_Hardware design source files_
========================
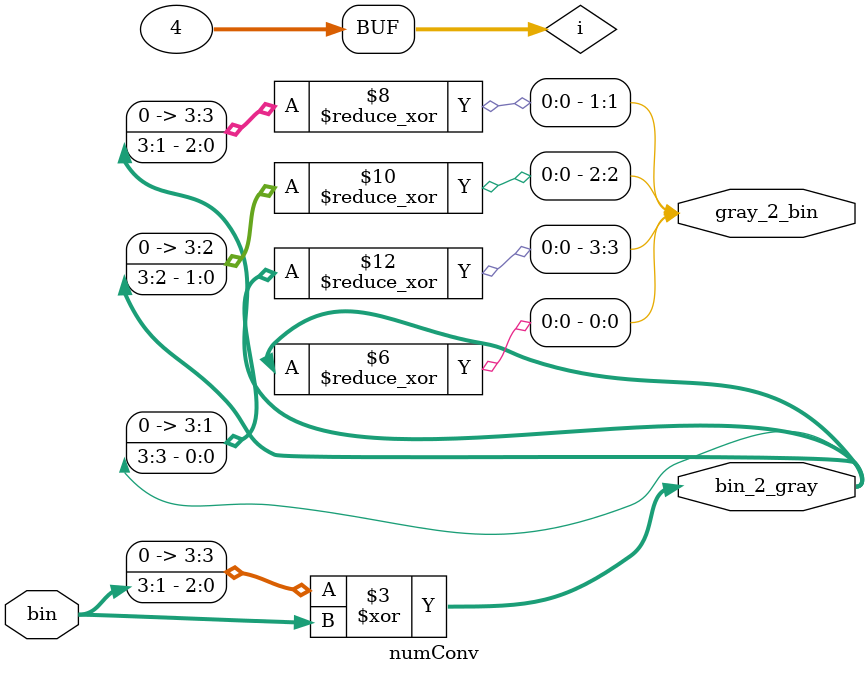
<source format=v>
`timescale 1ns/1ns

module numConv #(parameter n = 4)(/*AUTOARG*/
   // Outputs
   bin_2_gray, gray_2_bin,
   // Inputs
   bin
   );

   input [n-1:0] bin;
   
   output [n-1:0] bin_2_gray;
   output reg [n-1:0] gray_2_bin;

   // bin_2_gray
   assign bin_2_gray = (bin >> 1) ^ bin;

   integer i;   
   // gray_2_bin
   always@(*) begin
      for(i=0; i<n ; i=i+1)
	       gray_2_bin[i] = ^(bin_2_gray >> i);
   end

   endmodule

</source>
========================
_TASK OBJECTIVE_
Please transcribe all of the records above exactly, leaving out any pictures.

_RESULT OF THIS TASK_
<source format=v>
`timescale 1ns/1ns

module numConv #(parameter n = 4)(/*AUTOARG*/
   // Outputs
   bin_2_gray, gray_2_bin,
   // Inputs
   bin
   );

   input [n-1:0] bin;
   
   output [n-1:0] bin_2_gray;
   output reg [n-1:0] gray_2_bin;

   // bin_2_gray
   assign bin_2_gray = (bin >> 1) ^ bin;

   integer i;   
   // gray_2_bin
   always@(*) begin
      for(i=0; i<n ; i=i+1)
	       gray_2_bin[i] = ^(bin_2_gray >> i);
   end

   endmodule

</source>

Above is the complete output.